Arrange the listing lines starting at the one containing "吉祥女子中学・高等学校" and ending at the one containing "現在結婚されてますか。" as a Markdown table with the columns Row and Line, omitting blank lines.

> Information supplied
********

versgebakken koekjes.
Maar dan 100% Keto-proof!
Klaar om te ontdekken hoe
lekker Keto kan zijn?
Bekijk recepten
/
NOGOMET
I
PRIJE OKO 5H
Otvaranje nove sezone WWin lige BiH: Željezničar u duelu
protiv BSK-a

********

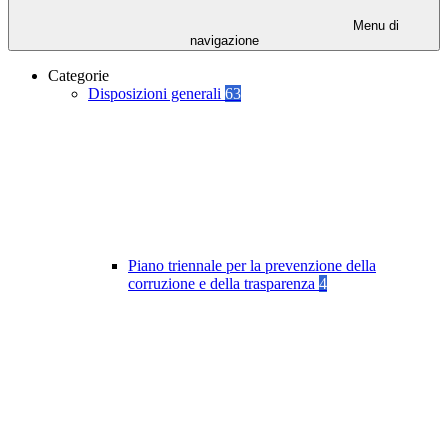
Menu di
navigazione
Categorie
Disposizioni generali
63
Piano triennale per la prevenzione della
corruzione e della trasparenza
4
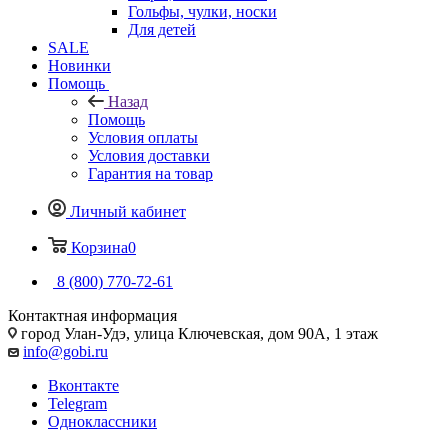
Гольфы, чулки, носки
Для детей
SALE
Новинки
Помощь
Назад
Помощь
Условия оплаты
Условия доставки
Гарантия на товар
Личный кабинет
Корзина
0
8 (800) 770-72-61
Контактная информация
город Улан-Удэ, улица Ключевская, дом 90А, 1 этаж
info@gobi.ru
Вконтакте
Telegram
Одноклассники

********

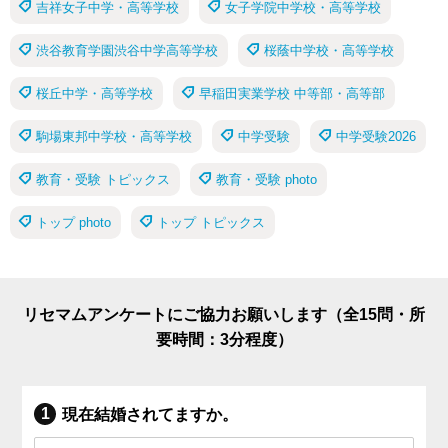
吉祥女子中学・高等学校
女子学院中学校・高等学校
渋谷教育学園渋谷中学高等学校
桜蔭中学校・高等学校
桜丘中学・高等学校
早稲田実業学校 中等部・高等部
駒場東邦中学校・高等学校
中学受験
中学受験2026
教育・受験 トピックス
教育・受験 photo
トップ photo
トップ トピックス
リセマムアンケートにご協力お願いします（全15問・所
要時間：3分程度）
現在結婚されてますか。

********

> Task solution
| Row | Line |
|---|---|
| 1 | 吉祥女子中学・高等学校 |
| 2 | 女子学院中学校・高等学校 |
| 3 | 渋谷教育学園渋谷中学高等学校 |
| 4 | 桜蔭中学校・高等学校 |
| 5 | 桜丘中学・高等学校 |
| 6 | 早稲田実業学校 中等部・高等部 |
| 7 | 駒場東邦中学校・高等学校 |
| 8 | 中学受験 |
| 9 | 中学受験2026 |
| 10 | 教育・受験 トピックス |
| 11 | 教育・受験 photo |
| 12 | トップ photo |
| 13 | トップ トピックス |
| 14 | リセマムアンケートにご協力お願いします（全15問・所 |
| 15 | 要時間：3分程度） |
| 16 | 現在結婚されてますか。 |